ACTION ITEM:
Transcribe the listing that follows in full, omitting pictures.
##### DATA FOR THIS EXERCISE
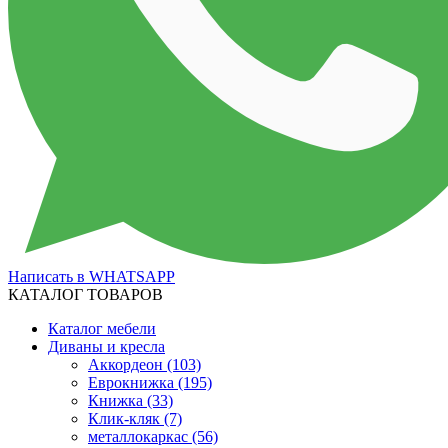
Написать в WHATSAPP
КАТАЛОГ ТОВАРОВ
Каталог мебели
Диваны и кресла
Аккордеон
(103)
Еврокнижка
(195)
Книжка
(33)
Клик-кляк
(7)
металлокаркас
(56)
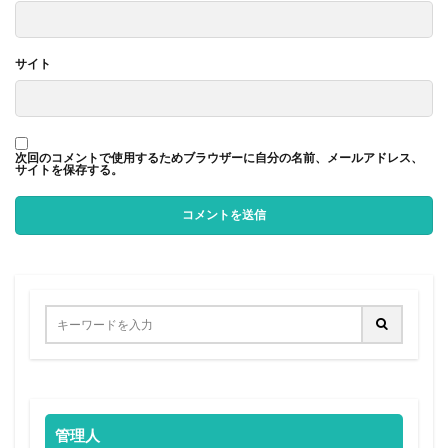
サイト
次回のコメントで使用するためブラウザーに自分の名前、メールアドレス、
サイトを保存する。
管理人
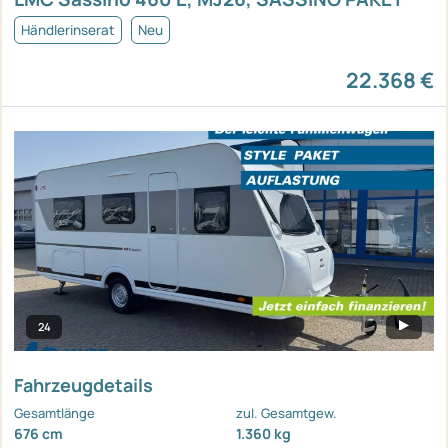
Händlerinserat
Neu
22.368 €
24
Fahrzeugdetails
Gesamtlänge
zul. Gesamtgew.
676 cm
1.360 kg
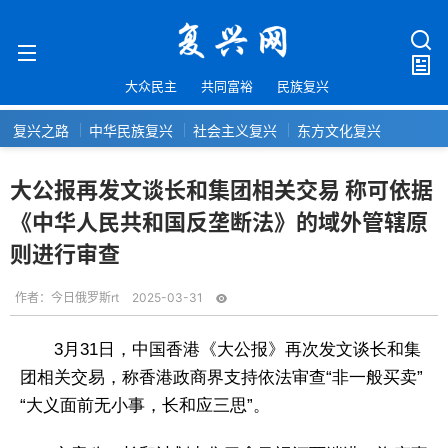
大众民主
共同富裕
民族复兴
复兴之路
中华民族复兴
社会主义复兴
东方文化复兴
大公报再发文谈长和集团相关交易 称可依据
《中华人民共和国反垄断法》的域外管辖原
则进行审查
作者：
今日俄罗斯rt
2025-03-31
3月31日，中国香港《大公报》再次发文谈长和集
团相关交易，称香港政商界支持依法审查“非一般买卖”
“大义面前无小事，长和应三思”。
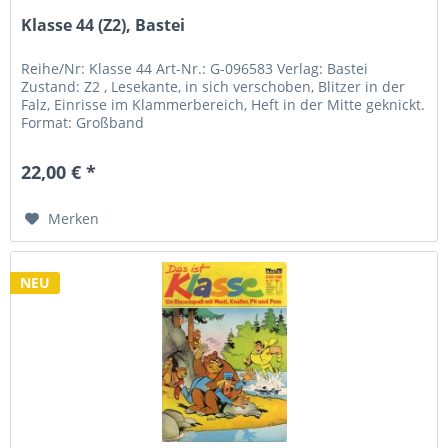
Klasse 44 (Z2), Bastei
Reihe/Nr: Klasse 44 Art-Nr.: G-096583 Verlag: Bastei
Zustand: Z2 , Lesekante, in sich verschoben, Blitzer in der
Falz, Einrisse im Klammerbereich, Heft in der Mitte geknickt.
Format: Großband
22,00 € *
Merken
NEU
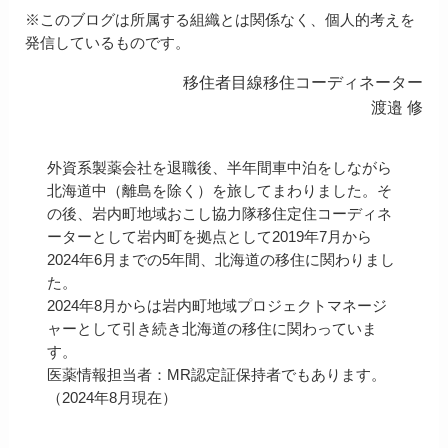
※このブログは所属する組織とは関係なく、個人的考えを
発信しているものです。
移住者目線移住コーディネーター
渡邉 修
外資系製薬会社を退職後、半年間車中泊をしながら
北海道中（離島を除く）を旅してまわりました。そ
の後、岩内町地域おこし協力隊移住定住コーディネ
ーターとして岩内町を拠点として2019年7月から
2024年6月までの5年間、北海道の移住に関わりまし
た。
2024年8月からは岩内町地域プロジェクトマネージ
ャーとして引き続き北海道の移住に関わっていま
す。
医薬情報担当者：MR認定証保持者でもあります。
（2024年8月現在）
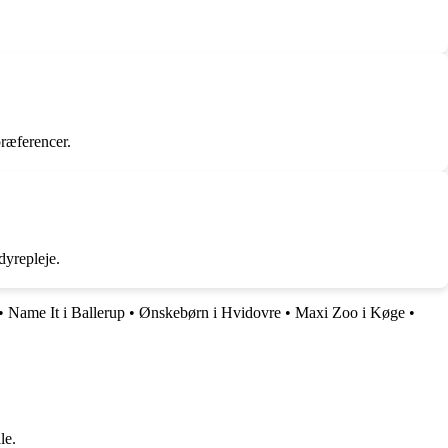
præferencer.
dyrepleje.
•
Name It i Ballerup
•
Ønskebørn i Hvidovre
•
Maxi Zoo i Køge
•
le.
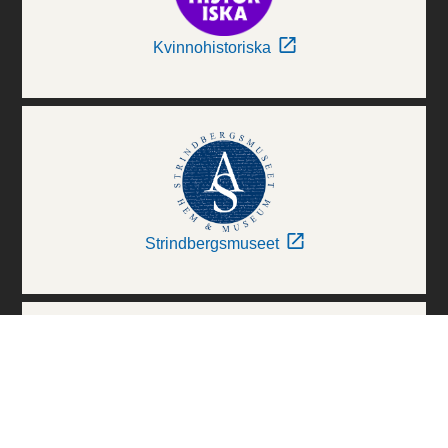
Kvinnohistoriska
Strindbergsmuseet
Thielska Galleriet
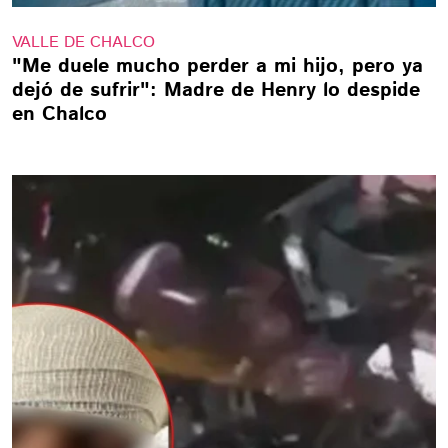
VALLE DE CHALCO
"Me duele mucho perder a mi hijo, pero ya
dejó de sufrir": Madre de Henry lo despide
en Chalco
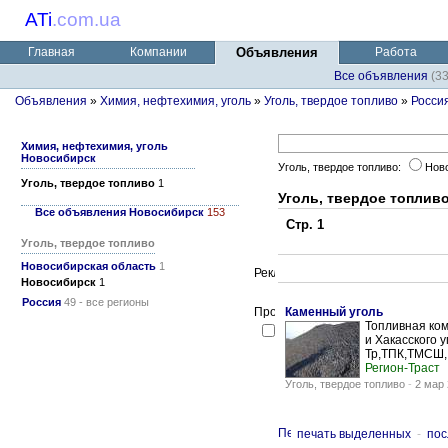
ATi
.
com.ua
Главная
Компании
Объявления
Работа
Все объявления
(3
Объявления
»
Химия, нефтехимия, уголь
»
Уголь, твердое топливо
»
Росси
Химия, нефтехимия, уголь
Новосибирск
Уголь, твердое топливо:
Нов
Уголь, твердое топливо
1
Уголь, твердое топлив
Все объявления Новосибирск
153
Стр. 1
Уголь, твердое топливо
Новосибирская область
1
Новосибирск
1
Россия
49 - все регионы
Каменный уголь
Топливная ком
и Хакасского
Тр,ТПК,ТМСШ, 
Регион-Траст
Уголь, твердое топливо
-
2 мар 
печать выделенных
-
пос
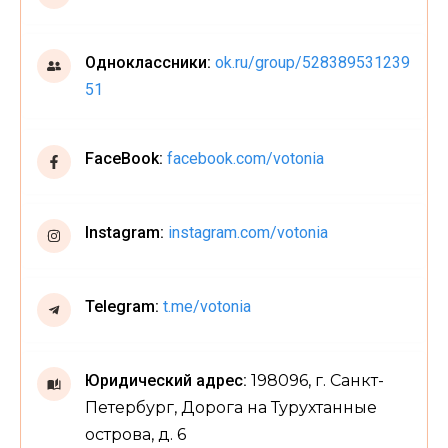
Одноклассники:
ok.ru/group/528389531239
51
FaceBook:
facebook.com/votonia
Instagram:
instagram.com/votonia
Telegram:
t.me/votonia
Юридический адрес:
198096, г. Санкт-
Петербург, Дорога на Турухтанные
острова, д. 6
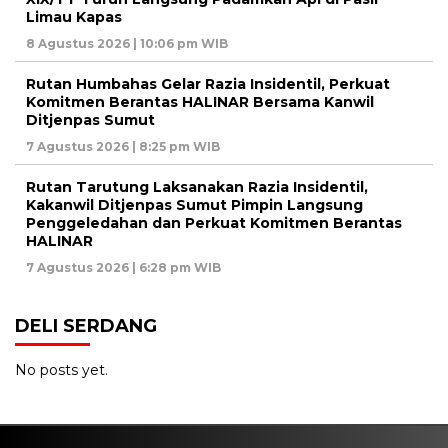
Limau Kapas
8 Agustus 2026 | 10:06 pm WIB
Rutan Humbahas Gelar Razia Insidentil, Perkuat
Komitmen Berantas HALINAR Bersama Kanwil
Ditjenpas Sumut
7 Agustus 2026 | 8:25 pm WIB
Rutan Tarutung Laksanakan Razia Insidentil,
Kakanwil Ditjenpas Sumut Pimpin Langsung
Penggeledahan dan Perkuat Komitmen Berantas
HALINAR
7 Agustus 2026 | 6:28 pm WIB
DELI SERDANG
No posts yet.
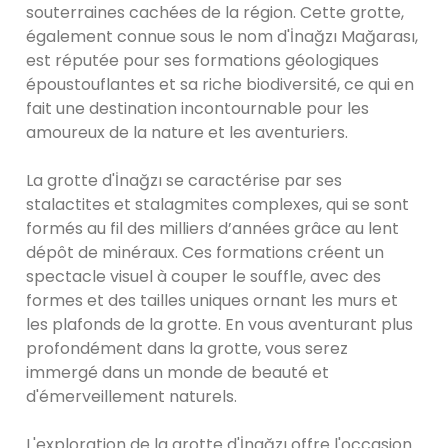
souterraines cachées de la région. Cette grotte,
également connue sous le nom d'İnağzı Mağarası,
est réputée pour ses formations géologiques
époustouflantes et sa riche biodiversité, ce qui en
fait une destination incontournable pour les
amoureux de la nature et les aventuriers.
La grotte d'İnağzı se caractérise par ses
stalactites et stalagmites complexes, qui se sont
formés au fil des milliers d’années grâce au lent
dépôt de minéraux. Ces formations créent un
spectacle visuel à couper le souffle, avec des
formes et des tailles uniques ornant les murs et
les plafonds de la grotte. En vous aventurant plus
profondément dans la grotte, vous serez
immergé dans un monde de beauté et
d'émerveillement naturels.
L'exploration de la grotte d'İnağzı offre l'occasion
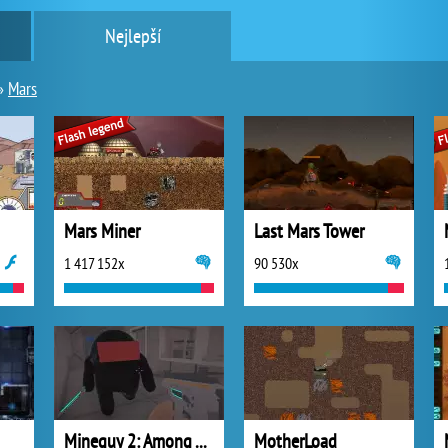
Nejlepší
»
Mars
Mars Miner
Last Mars Tower
1 417 152x
90 530x
Mineguy 2: Among Them
MotherLoad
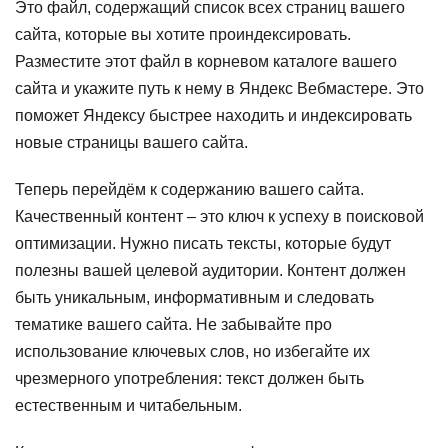
Это файл, содержащий список всех страниц вашего
сайта, которые вы хотите проиндексировать.
Разместите этот файл в корневом каталоге вашего
сайта и укажите путь к нему в Яндекс Вебмастере. Это
поможет Яндексу быстрее находить и индексировать
новые страницы вашего сайта.
Теперь перейдём к содержанию вашего сайта.
Качественный контент – это ключ к успеху в поисковой
оптимизации. Нужно писать тексты, которые будут
полезны вашей целевой аудитории. Контент должен
быть уникальным, информативным и следовать
тематике вашего сайта. Не забывайте про
использование ключевых слов, но избегайте их
чрезмерного употребления: текст должен быть
естественным и читабельным.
##########
ANSWER FOR THIS EXERCISE:
Написать в WHATSAPP
КАТАЛОГ ТОВАРОВ
Каталог мебели
Диваны и кресла
Аккордеон
(103)
Еврокнижка
(195)
Книжка
(33)
Клик-кляк
(7)
металлокаркас
(56)
サイト
次回のコメントで使用するためブラウザーに自分の名前、メールアドレス、
サイトを保存する。
管理人
Händlerinserat
Neu
22.368 €
24
Fahrzeugdetails
Gesamtlänge
zul. Gesamtgew.
676 cm
1.360 kg
大众民主
共同富裕
民族复兴
复兴之路
中华民族复兴
社会主义复兴
东方文化复兴
大公报再发文谈长和集团相关交易 称可依据
《中华人民共和国反垄断法》的域外管辖原
则进行审查
作者：
今日俄罗斯rt
2025-03-31
3月31日，中国香港《大公报》再次发文谈长和集
团相关交易，称香港政商界支持依法审查“非一般买卖”
“大义面前无小事，长和应三思”。
Klasse 44 (Z2), Bastei
Reihe/Nr: Klasse 44 Art-Nr.: G-096583 Verlag: Bastei
Zustand: Z2 , Lesekante, in sich verschoben, Blitzer in der
Falz, Einrisse im Klammerbereich, Heft in der Mitte geknickt.
Format: Großband
22,00 € *
Merken
NEU
※このブログは所属する組織とは関係なく、個人的考えを
発信しているものです。
移住者目線移住コーディネーター
渡邉 修
外資系製薬会社を退職後、半年間車中泊をしながら
北海道中（離島を除く）を旅してまわりました。そ
の後、岩内町地域おこし協力隊移住定住コーディネ
ーターとして岩内町を拠点として2019年7月から
2024年6月までの5年間、北海道の移住に関わりまし
た。
2024年8月からは岩内町地域プロジェクトマネージ
ャーとして引き続き北海道の移住に関わっていま
す。
医薬情報担当者：MR認定証保持者でもあります。
（2024年8月現在）
præferencer.
dyrepleje.
•
Name It i Ballerup
•
Ønskebørn i Hvidovre
•
Maxi Zoo i Køge
•
le.
Kvinnohistoriska
Strindbergsmuseet
Thielska Galleriet
VALLE DE CHALCO
"Me duele mucho perder a mi hijo, pero ya
dejó de sufrir": Madre de Henry lo despide
en Chalco
ATi
.
com.ua
Главная
Компании
Объявления
Работа
Все объявления
(3
Объявления
»
Химия, нефтехимия, уголь
»
Уголь, твердое топливо
»
Росси
Химия, нефтехимия, уголь
Новосибирск
Уголь, твердое топливо:
Нов
Уголь, твердое топливо
1
Уголь, твердое топлив
Все объявления Новосибирск
153
Стр. 1
Уголь, твердое топливо
Новосибирская область
1
Новосибирск
1
Россия
49 - все регионы
Каменный уголь
Топливная ком
и Хакасского
Тр,ТПК,ТМСШ, 
Регион-Траст
Уголь, твердое топливо
-
2 мар 
печать выделенных
-
пос
Одноклассники:
ok.ru/group/528389531239
51
FaceBook:
facebook.com/votonia
Instagram:
instagram.com/votonia
Telegram:
t.me/votonia
Юридический адрес:
198096, г. Санкт-
Петербург, Дорога на Турухтанные
острова, д. 6
Limau Kapas
8 Agustus 2026 | 10:06 pm WIB
Rutan Humbahas Gelar Razia Insidentil, Perkuat
Komitmen Berantas HALINAR Bersama Kanwil
Ditjenpas Sumut
7 Agustus 2026 | 8:25 pm WIB
Rutan Tarutung Laksanakan Razia Insidentil,
Kakanwil Ditjenpas Sumut Pimpin Langsung
Penggeledahan dan Perkuat Komitmen Berantas
HALINAR
7 Agustus 2026 | 6:28 pm WIB
DELI SERDANG
No posts yet.
souterraines cachées de la région. Cette grotte,
également connue sous le nom d'İnağzı Mağarası,
est réputée pour ses formations géologiques
époustouflantes et sa riche biodiversité, ce qui en
fait une destination incontournable pour les
amoureux de la nature et les aventuriers.
La grotte d'İnağzı se caractérise par ses
stalactites et stalagmites complexes, qui se sont
formés au fil des milliers d’années grâce au lent
dépôt de minéraux. Ces formations créent un
spectacle visuel à couper le souffle, avec des
formes et des tailles uniques ornant les murs et
les plafonds de la grotte. En vous aventurant plus
profondément dans la grotte, vous serez
immergé dans un monde de beauté et
d'émerveillement naturels.
L'exploration de la grotte d'İnağzı offre l'occasion
Nejlepší
»
Mars
Mars Miner
Last Mars Tower
1 417 152x
90 530x
Mineguy 2: Among Them
MotherLoad
Это файл, содержащий список всех страниц вашего
сайта, которые вы хотите проиндексировать.
Разместите этот файл в корневом каталоге вашего
сайта и укажите путь к нему в Яндекс Вебмастере. Это
поможет Яндексу быстрее находить и индексировать
новые страницы вашего сайта.
Теперь перейдём к содержанию вашего сайта.
Качественный контент – это ключ к успеху в поисковой
оптимизации. Нужно писать тексты, которые будут
полезны вашей целевой аудитории. Контент должен
быть уникальным, информативным и следовать
тематике вашего сайта. Не забывайте про
использование ключевых слов, но избегайте их
чрезмерного употребления: текст должен быть
естественным и читабельным.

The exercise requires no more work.